Il sequestratore è stato ucciso da un cecchino

L’individuo aveva preso 17 persone in ostaggio su un autobus a Rio de Janeiro - Minacciava di dar fuoco al veicolo, aveva una pistola giocattolo

Il sequestratore è stato ucciso da un cecchino
(Foto Twitter)

Il sequestratore è stato ucciso da un cecchino

(Foto Twitter)

RIO DE JANEIRO - Il sequestratore dell’autobus a Rio de Janeiro è stato colpito da un cecchino delle forze speciali brasiliane ed è morto. Lo ha riferito il portavoce della polizia militare Mauro Fliess, citato dai media brasiliani. Nessun ostaggio sarebbe rimasto ferito, e l’uomo «aveva una pistola giocattolo», ha riferito Fliess. I cecchini della polizia militare hanno aperto il fuoco circa tre ore e mezzo dopo che il sequestratore aveva preso il controllo dell’autobus. Tutti incolumi i 17 passeggeri a bordo.
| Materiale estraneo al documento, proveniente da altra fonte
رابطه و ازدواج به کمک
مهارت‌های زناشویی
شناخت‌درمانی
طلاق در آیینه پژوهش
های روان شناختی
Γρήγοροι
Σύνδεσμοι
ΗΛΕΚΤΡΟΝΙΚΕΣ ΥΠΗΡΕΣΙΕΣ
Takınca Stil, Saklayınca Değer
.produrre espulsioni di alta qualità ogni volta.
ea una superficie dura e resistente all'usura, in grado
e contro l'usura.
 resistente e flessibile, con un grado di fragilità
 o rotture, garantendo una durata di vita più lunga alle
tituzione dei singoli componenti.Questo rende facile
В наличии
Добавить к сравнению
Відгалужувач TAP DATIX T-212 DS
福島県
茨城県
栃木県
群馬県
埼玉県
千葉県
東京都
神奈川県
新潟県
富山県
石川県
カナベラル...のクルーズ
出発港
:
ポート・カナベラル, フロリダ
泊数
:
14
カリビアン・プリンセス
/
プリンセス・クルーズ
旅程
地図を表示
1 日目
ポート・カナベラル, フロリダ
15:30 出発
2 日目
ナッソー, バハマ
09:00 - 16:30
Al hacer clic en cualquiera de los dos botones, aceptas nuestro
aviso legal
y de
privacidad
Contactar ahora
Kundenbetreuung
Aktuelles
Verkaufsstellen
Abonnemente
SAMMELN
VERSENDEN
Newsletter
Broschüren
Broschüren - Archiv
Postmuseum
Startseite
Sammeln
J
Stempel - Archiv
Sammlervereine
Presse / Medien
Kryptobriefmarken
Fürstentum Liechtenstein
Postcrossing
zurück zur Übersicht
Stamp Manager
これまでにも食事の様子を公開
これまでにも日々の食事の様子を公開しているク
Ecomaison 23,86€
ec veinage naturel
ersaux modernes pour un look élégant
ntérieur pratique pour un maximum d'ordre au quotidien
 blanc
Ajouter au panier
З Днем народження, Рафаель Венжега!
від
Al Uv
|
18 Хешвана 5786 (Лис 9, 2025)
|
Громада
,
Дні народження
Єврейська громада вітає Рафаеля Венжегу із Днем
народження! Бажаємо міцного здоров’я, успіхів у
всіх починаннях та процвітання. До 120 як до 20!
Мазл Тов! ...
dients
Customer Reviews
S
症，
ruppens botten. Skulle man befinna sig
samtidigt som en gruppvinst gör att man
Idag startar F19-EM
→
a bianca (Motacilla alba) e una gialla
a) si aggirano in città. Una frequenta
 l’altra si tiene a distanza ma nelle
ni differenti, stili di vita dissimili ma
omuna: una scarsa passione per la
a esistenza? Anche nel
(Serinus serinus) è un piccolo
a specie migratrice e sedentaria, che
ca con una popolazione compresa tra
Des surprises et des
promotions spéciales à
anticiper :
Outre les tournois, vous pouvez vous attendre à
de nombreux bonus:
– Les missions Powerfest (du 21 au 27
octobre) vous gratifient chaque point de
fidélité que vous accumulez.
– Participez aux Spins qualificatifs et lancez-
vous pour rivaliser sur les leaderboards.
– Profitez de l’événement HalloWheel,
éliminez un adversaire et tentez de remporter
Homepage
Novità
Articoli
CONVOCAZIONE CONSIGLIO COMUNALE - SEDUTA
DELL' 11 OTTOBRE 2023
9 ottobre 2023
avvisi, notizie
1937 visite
L’uomo, la cui identità non è stata rivelata, sarebbe sceso dall’autobus per gettare una valigia verso gli agenti che lo circondavano, e al momento di risalire sul veicolo sarebbe stato raggiunto dagli spari dei cecchini. Cronisti presenti sul luogo parlano di sei spari, ma non c’è conferma.

Alcune immagini riprese dai passeggeri all’interno dell’autobus, diffuse dai media brasiliani, mostrano quelle che sembrano bottiglie cariche di benzina che il sequestratore avrebbe appeso dal tetto del veicolo, minacciando di incendiarlo.

Non sono chiare quali erano le rivendicazioni del sequestratore: il portavoce della polizia si è limitato ad indicare che l’arma che aveva con sé era una pistola giocattolo e che il sequestro era evidentemente stato premeditato.